Di seguito la posizione di Confesercenti sull’adesione alla iniziativa di Stefano Pucci in difesa delle Terme.

“Qui e ora dobbiamo salvare la vita delle Terme, che sono quelle costruite dagli uomini che hanno fatto la Toscana conosciuta nel mondo. Confesercenti apprezza la posizione espressa dall’assessore Fratoni: con l’impegno annunciato si scongiura la morte delle Terme, è il presupposto per la loro resurrezione.
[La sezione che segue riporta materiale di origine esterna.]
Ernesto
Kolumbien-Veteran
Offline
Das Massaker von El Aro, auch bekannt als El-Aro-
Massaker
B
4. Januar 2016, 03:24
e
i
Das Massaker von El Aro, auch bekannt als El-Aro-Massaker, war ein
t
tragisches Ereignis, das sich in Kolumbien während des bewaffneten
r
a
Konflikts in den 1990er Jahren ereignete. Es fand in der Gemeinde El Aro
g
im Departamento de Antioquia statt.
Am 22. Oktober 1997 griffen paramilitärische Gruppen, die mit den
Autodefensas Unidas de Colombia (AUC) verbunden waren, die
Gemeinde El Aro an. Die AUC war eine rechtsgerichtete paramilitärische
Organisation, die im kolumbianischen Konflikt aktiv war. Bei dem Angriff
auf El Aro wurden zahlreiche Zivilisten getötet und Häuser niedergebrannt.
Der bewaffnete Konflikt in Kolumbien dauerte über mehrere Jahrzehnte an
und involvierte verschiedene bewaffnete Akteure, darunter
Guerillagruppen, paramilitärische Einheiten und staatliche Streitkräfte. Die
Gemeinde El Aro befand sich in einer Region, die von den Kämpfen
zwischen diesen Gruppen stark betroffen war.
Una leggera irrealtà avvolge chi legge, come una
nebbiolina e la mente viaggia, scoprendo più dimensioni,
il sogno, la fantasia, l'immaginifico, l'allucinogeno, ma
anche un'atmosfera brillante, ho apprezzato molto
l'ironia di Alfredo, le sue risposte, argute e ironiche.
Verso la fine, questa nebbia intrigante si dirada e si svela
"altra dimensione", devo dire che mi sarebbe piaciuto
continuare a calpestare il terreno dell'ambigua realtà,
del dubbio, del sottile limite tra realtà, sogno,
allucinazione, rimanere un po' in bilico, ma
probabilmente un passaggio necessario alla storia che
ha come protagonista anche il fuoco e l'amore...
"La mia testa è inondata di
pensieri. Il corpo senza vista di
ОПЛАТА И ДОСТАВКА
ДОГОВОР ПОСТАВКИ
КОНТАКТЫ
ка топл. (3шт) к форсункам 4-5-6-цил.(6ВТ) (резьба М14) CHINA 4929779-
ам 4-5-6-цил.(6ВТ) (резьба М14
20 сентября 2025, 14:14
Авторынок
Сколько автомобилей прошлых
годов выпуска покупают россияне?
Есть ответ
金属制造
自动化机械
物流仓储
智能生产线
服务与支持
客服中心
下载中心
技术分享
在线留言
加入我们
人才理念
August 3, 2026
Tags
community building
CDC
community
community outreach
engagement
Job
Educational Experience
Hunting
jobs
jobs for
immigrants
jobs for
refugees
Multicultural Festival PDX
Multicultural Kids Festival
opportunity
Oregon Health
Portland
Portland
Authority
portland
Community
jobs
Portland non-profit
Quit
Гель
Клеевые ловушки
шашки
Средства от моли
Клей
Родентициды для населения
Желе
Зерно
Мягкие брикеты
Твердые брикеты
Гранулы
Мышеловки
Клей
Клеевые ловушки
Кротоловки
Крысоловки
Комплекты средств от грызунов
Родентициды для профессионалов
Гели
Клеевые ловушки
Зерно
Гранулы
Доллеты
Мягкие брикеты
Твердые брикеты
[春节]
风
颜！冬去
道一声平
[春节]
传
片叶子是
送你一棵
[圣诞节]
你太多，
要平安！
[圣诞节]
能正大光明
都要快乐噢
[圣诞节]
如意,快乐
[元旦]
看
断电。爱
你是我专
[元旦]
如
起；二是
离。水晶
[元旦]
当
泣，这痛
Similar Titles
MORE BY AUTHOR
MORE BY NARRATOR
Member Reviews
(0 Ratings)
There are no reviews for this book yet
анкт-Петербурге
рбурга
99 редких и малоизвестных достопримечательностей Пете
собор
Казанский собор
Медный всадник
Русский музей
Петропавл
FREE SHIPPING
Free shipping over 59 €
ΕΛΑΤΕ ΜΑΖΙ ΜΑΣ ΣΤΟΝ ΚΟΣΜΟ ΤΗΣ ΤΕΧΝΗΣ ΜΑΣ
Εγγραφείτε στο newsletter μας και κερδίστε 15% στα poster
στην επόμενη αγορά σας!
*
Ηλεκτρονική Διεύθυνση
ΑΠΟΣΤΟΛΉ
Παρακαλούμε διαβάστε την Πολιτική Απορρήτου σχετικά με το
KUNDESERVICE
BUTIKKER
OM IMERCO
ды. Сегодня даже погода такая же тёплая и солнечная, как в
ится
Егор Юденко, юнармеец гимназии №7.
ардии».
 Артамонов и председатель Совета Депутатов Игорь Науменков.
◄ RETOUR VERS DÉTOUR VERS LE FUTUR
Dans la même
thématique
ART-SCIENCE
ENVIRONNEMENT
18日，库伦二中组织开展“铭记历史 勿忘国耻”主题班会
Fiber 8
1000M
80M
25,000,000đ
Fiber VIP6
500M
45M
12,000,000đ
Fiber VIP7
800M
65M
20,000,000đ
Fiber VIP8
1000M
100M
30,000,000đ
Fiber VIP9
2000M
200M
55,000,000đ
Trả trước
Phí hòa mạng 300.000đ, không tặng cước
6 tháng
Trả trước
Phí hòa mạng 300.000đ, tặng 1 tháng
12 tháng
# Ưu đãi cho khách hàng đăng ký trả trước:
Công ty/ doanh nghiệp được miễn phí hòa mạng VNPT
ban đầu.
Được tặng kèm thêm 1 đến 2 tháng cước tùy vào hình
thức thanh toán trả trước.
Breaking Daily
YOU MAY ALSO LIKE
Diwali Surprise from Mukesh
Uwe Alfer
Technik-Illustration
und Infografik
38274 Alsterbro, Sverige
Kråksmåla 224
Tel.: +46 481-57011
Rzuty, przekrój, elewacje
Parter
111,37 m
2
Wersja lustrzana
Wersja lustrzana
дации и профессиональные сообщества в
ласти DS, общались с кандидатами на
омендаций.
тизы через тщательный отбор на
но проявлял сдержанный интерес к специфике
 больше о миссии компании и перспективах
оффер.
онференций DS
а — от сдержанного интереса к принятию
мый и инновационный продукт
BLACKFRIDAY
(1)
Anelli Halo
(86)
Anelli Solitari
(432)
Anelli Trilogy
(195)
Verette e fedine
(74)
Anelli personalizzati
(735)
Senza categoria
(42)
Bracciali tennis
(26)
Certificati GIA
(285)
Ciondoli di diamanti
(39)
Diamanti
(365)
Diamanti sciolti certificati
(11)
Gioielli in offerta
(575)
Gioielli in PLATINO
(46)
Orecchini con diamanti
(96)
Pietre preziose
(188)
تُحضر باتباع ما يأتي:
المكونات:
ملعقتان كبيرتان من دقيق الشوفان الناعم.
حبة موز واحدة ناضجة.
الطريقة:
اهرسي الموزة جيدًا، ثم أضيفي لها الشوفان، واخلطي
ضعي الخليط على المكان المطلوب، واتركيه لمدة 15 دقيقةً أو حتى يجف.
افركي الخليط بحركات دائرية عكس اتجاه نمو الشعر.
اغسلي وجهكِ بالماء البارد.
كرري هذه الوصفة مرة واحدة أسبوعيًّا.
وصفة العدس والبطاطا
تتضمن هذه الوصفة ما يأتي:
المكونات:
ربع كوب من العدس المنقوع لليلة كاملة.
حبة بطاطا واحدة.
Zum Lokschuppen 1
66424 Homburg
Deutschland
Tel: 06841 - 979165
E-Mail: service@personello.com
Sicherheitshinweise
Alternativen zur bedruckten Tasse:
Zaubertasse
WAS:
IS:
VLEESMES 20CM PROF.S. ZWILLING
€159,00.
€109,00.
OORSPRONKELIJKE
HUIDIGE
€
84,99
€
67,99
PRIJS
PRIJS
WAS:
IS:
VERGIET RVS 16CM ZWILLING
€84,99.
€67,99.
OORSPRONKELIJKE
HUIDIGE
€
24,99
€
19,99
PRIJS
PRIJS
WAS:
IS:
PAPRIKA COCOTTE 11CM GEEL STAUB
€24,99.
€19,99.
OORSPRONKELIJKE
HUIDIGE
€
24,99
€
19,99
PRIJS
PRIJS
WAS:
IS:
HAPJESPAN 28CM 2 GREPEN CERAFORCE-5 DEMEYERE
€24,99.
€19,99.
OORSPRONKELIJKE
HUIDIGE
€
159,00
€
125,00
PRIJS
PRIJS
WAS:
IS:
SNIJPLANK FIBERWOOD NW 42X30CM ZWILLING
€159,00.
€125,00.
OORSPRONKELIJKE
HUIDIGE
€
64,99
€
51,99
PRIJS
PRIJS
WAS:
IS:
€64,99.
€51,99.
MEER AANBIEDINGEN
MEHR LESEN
Il lavoro da compiere è impegnativo e non scontato affinché la nostra grande bellezza esca dal decadimento e torni a essere un’eccellenza.

Confesercenti lunedì sarà a Firenze per chiedere il rispetto degli impegni illustrati dalla Fratoni con concreti e rapidi atti legislativi. Tutti insieme, al di sopra delle convinzioni politiche e delle appartenenze, dobbiamo essere determinati e non mollare di un millimetro. Sarebbe stato un errore imperdonabile disconoscere il valore dell’unità di una città tutta, imprenditori, dipendenti e cittadini che chiedono un futuro. A maggior ragione di fronte a una situazione complessa e deteriorata. E proprio perché è molto difficile, bisogna costruire la soluzione migliore.

Un passaggio decisivo è stato quello di decidere misure immediate per continuare a vivere. Il passo successivo è quello di lavorare per una progettualità condivisa che ha l’obiettivo strategico del rilancio. E’ perciò necessaria una visione che faccia leva sull’unità d’intenti della proprietà, il sostegno convinto delle categorie economiche e che affronti il tema fondamentale di come dovrà essere Montecatini Terme nel 2030, condizione decisiva per essere attrattori d’investimenti indispensabili per tornare a risplendere”.